**EXERCISE TASK**:
Continue the passage about the Rule 35(b) amendment, starting after its final sentence.

**GIVEN PASSAGE**:
----
To identify and settle the issue, the federal rule amendment was made as described in committee notes:

This amendment to Rule 35(b) conforms its language to the nonliteral interpretation which most courts have already placed upon the rule, namely, that it suffices that the defendant's motion was made within the 120 days and that the court determines the motion within a reasonable time thereafter. United States v. DeMier, 671 F.2d 1200 (8th Cir.1982); United States v. Smith, 650 F.2d 206 (9th Cir.1981); United States v. Johnson, 634 F.2d 94 (3d Cir. 1980); United States v. Mendoza, 581 F.2d 89 (5th Cir.1978); United States v. Stollings, 516 F.2d 1287 (4th Cir.1975). Despite these decisions, a change in the language is deemed desirable to remove any doubt which might arise from dictum in some cases, e.g., United States v. Addonizio, 442 U.S. 178, 189 [99 S. Ct. 2235, 2242, 60 L. Ed. 2d 805] (1979), that Rule 35 only "authorizes District Courts to reduce a sentence within 120 days" and that this time period "is jurisdictional, and may not be extended." See United States v. Kajevic, 711 F.2d 767 (7th Cir.1983), following the Addonizio dictum.
----
**EXTRACTED INFORMATION**:
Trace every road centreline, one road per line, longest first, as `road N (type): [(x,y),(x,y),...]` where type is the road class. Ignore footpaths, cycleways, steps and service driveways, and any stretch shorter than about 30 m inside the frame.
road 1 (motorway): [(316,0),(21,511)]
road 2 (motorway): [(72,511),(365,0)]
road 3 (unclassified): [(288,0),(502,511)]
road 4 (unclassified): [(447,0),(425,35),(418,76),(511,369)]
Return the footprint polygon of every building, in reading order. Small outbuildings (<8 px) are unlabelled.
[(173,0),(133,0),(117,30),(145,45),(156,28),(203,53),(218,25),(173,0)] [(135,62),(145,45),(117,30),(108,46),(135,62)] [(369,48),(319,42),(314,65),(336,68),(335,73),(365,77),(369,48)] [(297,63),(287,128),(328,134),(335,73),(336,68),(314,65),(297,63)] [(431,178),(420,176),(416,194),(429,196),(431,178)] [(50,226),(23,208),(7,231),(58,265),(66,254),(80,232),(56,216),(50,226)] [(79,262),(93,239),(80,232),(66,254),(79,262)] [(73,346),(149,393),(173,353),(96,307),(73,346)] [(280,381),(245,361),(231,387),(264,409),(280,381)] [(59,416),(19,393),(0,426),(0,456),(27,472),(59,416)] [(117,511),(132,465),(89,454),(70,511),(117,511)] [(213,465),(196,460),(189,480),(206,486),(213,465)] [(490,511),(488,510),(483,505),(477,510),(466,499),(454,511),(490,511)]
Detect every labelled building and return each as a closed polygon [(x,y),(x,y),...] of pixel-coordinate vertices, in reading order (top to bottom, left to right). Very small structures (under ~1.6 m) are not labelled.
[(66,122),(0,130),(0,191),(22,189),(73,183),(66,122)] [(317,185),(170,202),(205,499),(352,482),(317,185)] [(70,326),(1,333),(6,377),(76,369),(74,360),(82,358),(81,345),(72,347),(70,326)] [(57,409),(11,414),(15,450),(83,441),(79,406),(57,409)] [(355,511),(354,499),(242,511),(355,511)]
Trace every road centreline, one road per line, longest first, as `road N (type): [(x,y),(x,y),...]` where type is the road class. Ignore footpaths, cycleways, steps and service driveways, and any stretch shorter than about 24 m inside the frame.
----
**RESPONSE TO THIS TASK**:
As for the "reasonable time" limitation, reasonableness in this context "must be evaluated in light of the policies supporting the time limitations and the reasons for the delay in each case." United States v. Smith, supra, at 209. The time runs "at least for so long as the judge reasonably needs time to consider and act upon the motion." United States v. Stollings, supra, at 1288.
In some instances the court may decide to reduce a sentence even though no motion seeking such action is before the court. When that is the case, the amendment makes clear, the reduction must actually occur within the time specified.
This amendment does not preclude the filing of a motion by a defendant for further reduction of sentence after the court has reduced a sentence on its own motion, if filed within the 120 days specified in this rule.[[4]]

Amendments to the Federal Rules of Criminal Procedure, 105 F.R.D. 179, 197 (1985). See also Wright, Federal Practice and Procedure, Criminal 2d § 587 (1982 & 1989 Supp.). In discussing the prior rule, that authority stated:

Fortunately the courts have avoided so singular a result and have interpreted the time period as related to the filing of a motion for reduction of sentence, and as allowing the court to act on the motion within a reasonable time after it is filed, even if beyond the 120 days.

Wright, supra, at 411.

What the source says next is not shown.